Comments on the proposed rule amendments will be due approximately 60 days following their publication in the Federal Register.
Prohibition on the Use of Brokerage Commissions to Finance Distribution
The Commission proposed an amendment to rule 12b-1 under the Investment Company Act of 1940 that would prohibit open-end investment companies (mutual funds) from directing commissions from their portfolio brokerage transactions to broker-dealers to compensate them for distributing fund shares. The Commission also asked for comment on the need for additional changes to rule 12b-1.
In an increasingly competitive marketplace, one way that fund advisers reward broker-dealers for promoting mutual fund shares is through brokerage commissions. Advisers often either select broker-dealers that sell fund shares to execute fund portfolio transactions, or rely on another broker-dealer to execute the transactions, but direct a portion of the brokerage commission to selling brokers. The conflicts of interest that surround the use of brokerage commissions (which are fund assets) to finance distribution may harm funds and their shareholders in a number of ways, including compromising best execution, causing advisers and brokers to circumvent limits on sales charges, increasing portfolio turnover, concealing distribution costs, and influencing broker-dealers’ recommendations to their customers.
The proposed rule amendment would:
- prohibit funds from compensating a broker-dealer for promoting or selling fund shares by directing brokerage transactions to that broker-dealer;
- prohibit “step-out” and similar arrangements under which a fund directs brokerage commissions to selling brokers that do not execute fund portfolio securities transactions as compensation for selling fund shares; and
- require funds that use a selling broker-dealer to execute portfolio securities transactions to adopt, and the fund’s board of directors (including its independent directors) to approve, policies and procedures reasonably designed to prevent: (i) the persons who select executing broker-dealers from taking into account brokers’ distribution efforts; and (ii) any agreement under which the fund is expected to direct brokerage commissions for distribution.
The Commission also is requesting comment on the need for additional changes to rule 12b-1 to address other issues that have arisen under the rule. One of these issues is the current practice of using 12b-1 fees as a substitute for a sales load. In addition, the Commission is requesting comment on an alternative approach to rule 12b-1 that would require distribution-related costs to be deducted directly from shareholder accounts rather than from fund assets.
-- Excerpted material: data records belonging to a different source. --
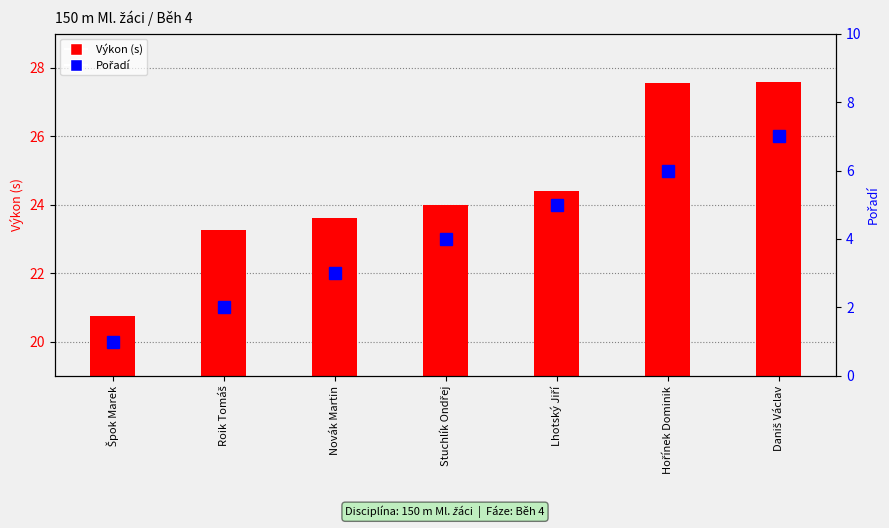

Which series has the widest spread of values?

Výkon (s)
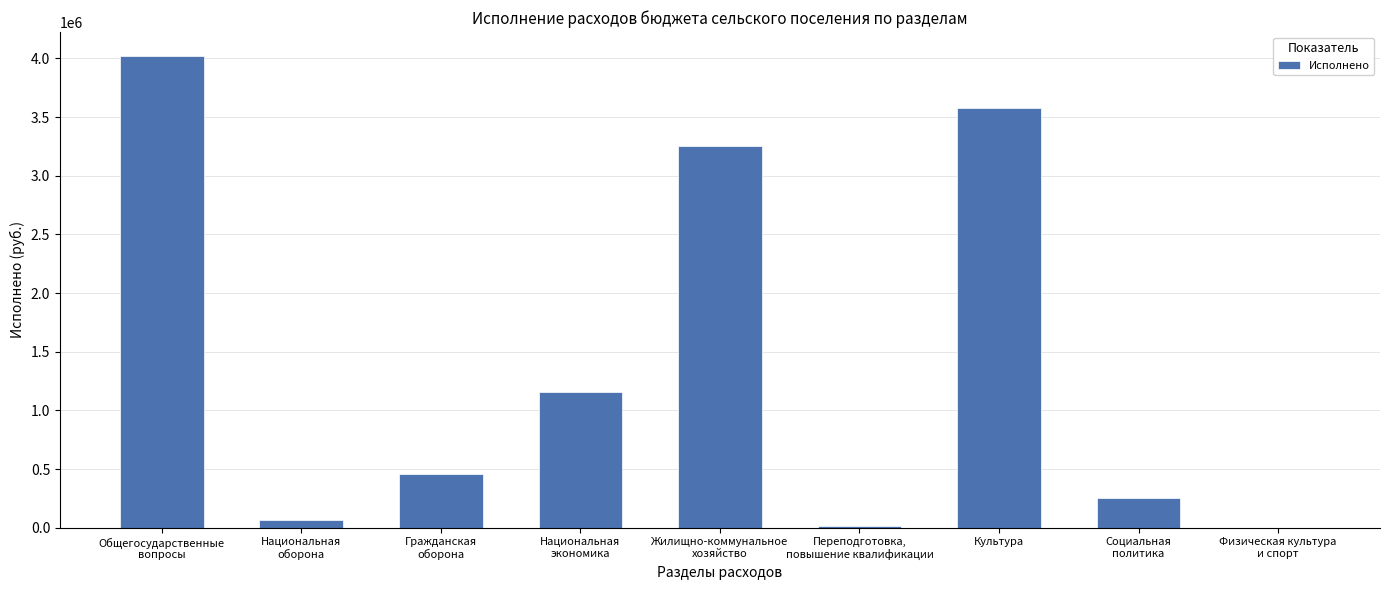

What is the greatest value displayed?

4023406.7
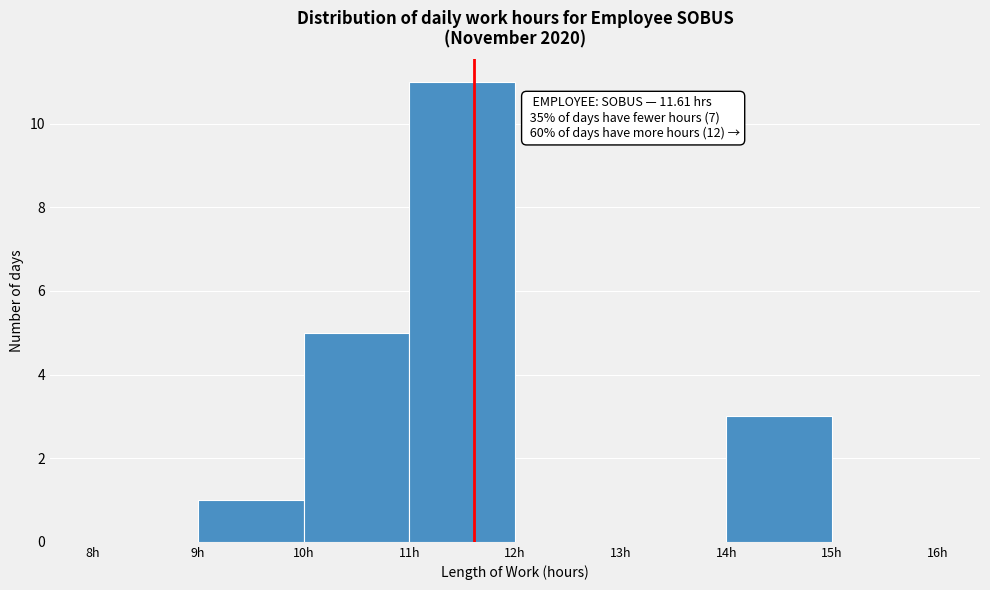

Which range on the x-axis has the tallest bar?

11 to 12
Finally, the Commission is seeking comment on whether rule 12b-1 continues to serve the purpose for which it was intended, and whether it should be repealed. The comments the Commission receives will determine whether a proposal for further amendments to rule 12b-1 is appropriate.
Comments on the proposed rule amendment and additional request for comment will be due approximately 60 days after the proposed rule is published in the Federal Register.